These bug reports in combination with a couple more issues I’ve had to deal with while writing  code to process RSS feeds in RSS Bandit has givn me my inspiration for my next Extreme XML column. I suspect there’s a lot of mileage that can be obtained from an article that dives deep into the various issues one deals with while processing XML on the Web (DTDs, proxies, cookies, SSL, unexpected markup, etc) which uses RSS as the concrete example. Any of the readers of my column care to comment on whether they’d like to see such an article and if so what they’d want to see covered?


Comments (3)

  1. Real World XML sounds good

    I’m not exactly a regular reader though. I liked the C-omega article though

    and passed it round the office.
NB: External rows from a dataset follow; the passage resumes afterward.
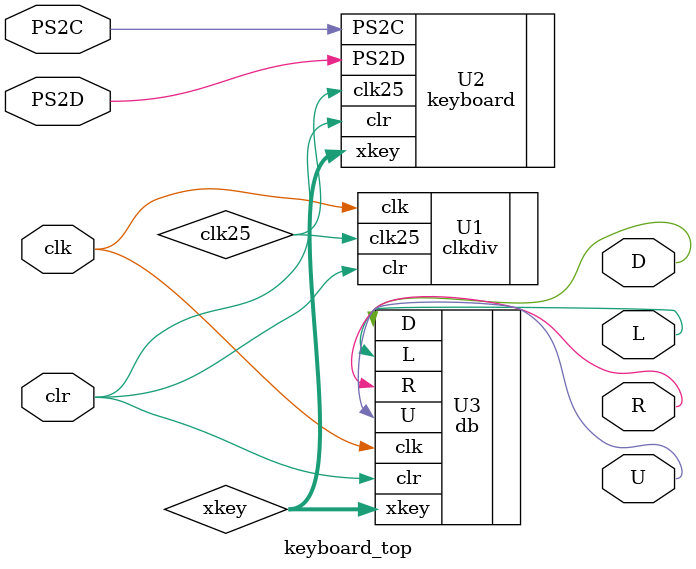
<source format=v>
`timescale 1ns / 1ps


module keyboard_top(
input wire clk ,
input wire PS2C ,
input wire PS2D ,
input wire  clr ,
output wire L,U,R,D
 );
wire  clk25;
wire [15:0] xkey;

clkdiv U1 (.clk(clk),
  .clr(clr), .clk25(clk25)
  );

keyboard U2 (.clk25(clk25),
  .clr(clr), .PS2C(PS2C), .PS2D(PS2D), .xkey(xkey)
);

db U3(
.clk(clk),
.clr(clr),
.xkey(xkey),
.L(L),
.R(R),
.D(D),
.U(U)
);


endmodule

</source>
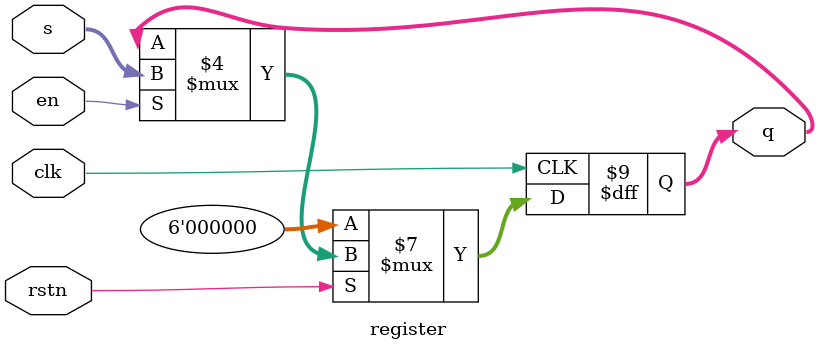
<source format=v>
`timescale 1ns / 1ps


module register #(parameter WIDTH = 6)
    (
        input [WIDTH-1:0] s,
        input en, rstn, clk,
        output reg [WIDTH-1:0] q);
    always@(posedge clk) begin
        if (~rstn)
            q <= 0;
        else
            if (en)
                q <= s;
            else
                q <= q;
    end

endmodule

</source>
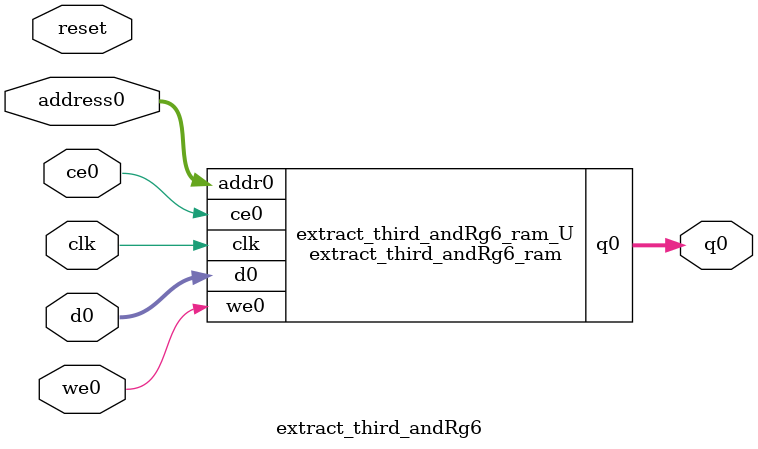
<source format=v>
`timescale 1 ns / 1 ps
module extract_third_andRg6_ram (addr0, ce0, d0, we0, q0,  clk);

parameter DWIDTH = 8;
parameter AWIDTH = 10;
parameter MEM_SIZE = 736;

input[AWIDTH-1:0] addr0;
input ce0;
input[DWIDTH-1:0] d0;
input we0;
output reg[DWIDTH-1:0] q0;
input clk;

(* ram_style = "block" *)reg [DWIDTH-1:0] ram[0:MEM_SIZE-1];




always @(posedge clk)  
begin 
    if (ce0) begin
        if (we0) 
            ram[addr0] <= d0; 
        q0 <= ram[addr0];
    end
end


endmodule

`timescale 1 ns / 1 ps
module extract_third_andRg6(
    reset,
    clk,
    address0,
    ce0,
    we0,
    d0,
    q0);

parameter DataWidth = 32'd8;
parameter AddressRange = 32'd736;
parameter AddressWidth = 32'd10;
input reset;
input clk;
input[AddressWidth - 1:0] address0;
input ce0;
input we0;
input[DataWidth - 1:0] d0;
output[DataWidth - 1:0] q0;



extract_third_andRg6_ram extract_third_andRg6_ram_U(
    .clk( clk ),
    .addr0( address0 ),
    .ce0( ce0 ),
    .we0( we0 ),
    .d0( d0 ),
    .q0( q0 ));

endmodule


</source>
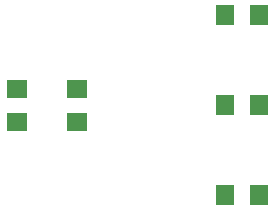
<source format=gtp>
G75*
%MOIN*%
%OFA0B0*%
%FSLAX25Y25*%
%IPPOS*%
%LPD*%
%AMOC8*
5,1,8,0,0,1.08239X$1,22.5*
%
%ADD10R,0.06299X0.07098*%
%ADD11R,0.07098X0.06299*%
D10*
X0132002Y0032600D03*
X0143198Y0032600D03*
X0143198Y0062600D03*
X0132002Y0062600D03*
X0132002Y0092600D03*
X0143198Y0092600D03*
D11*
X0062600Y0057002D03*
X0062600Y0068198D03*
X0082600Y0068198D03*
X0082600Y0057002D03*
M02*

</source>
C-omega: I definitely need something like that,

    but it’s a little hard to explain to other people why.

    Tenuously linked anecdote from my last project…

    I needed to take some input XML and transform it to pseudo-XML while interacting with

    a database.

    Input XML can have about 40 different structures, called "templates". It’s produced

    by string manipulation in code, so it’s not guaranteed to fit any DTD. Example: it splits

    bunches of text into tags called line1, line2 etc depending on the length of text, with no upper limit.

    It’s a great relief to work with this version of the input system, since it checks for

    well-formed-ness. In the previous version, if a data entry guy typed in a quote or something

    the XML wasn’t even well-formed.

    The input system developers think I’m being totally anal even by insisting on well-formed XML. XML is just

    text, right?

    Ah, life in the real world…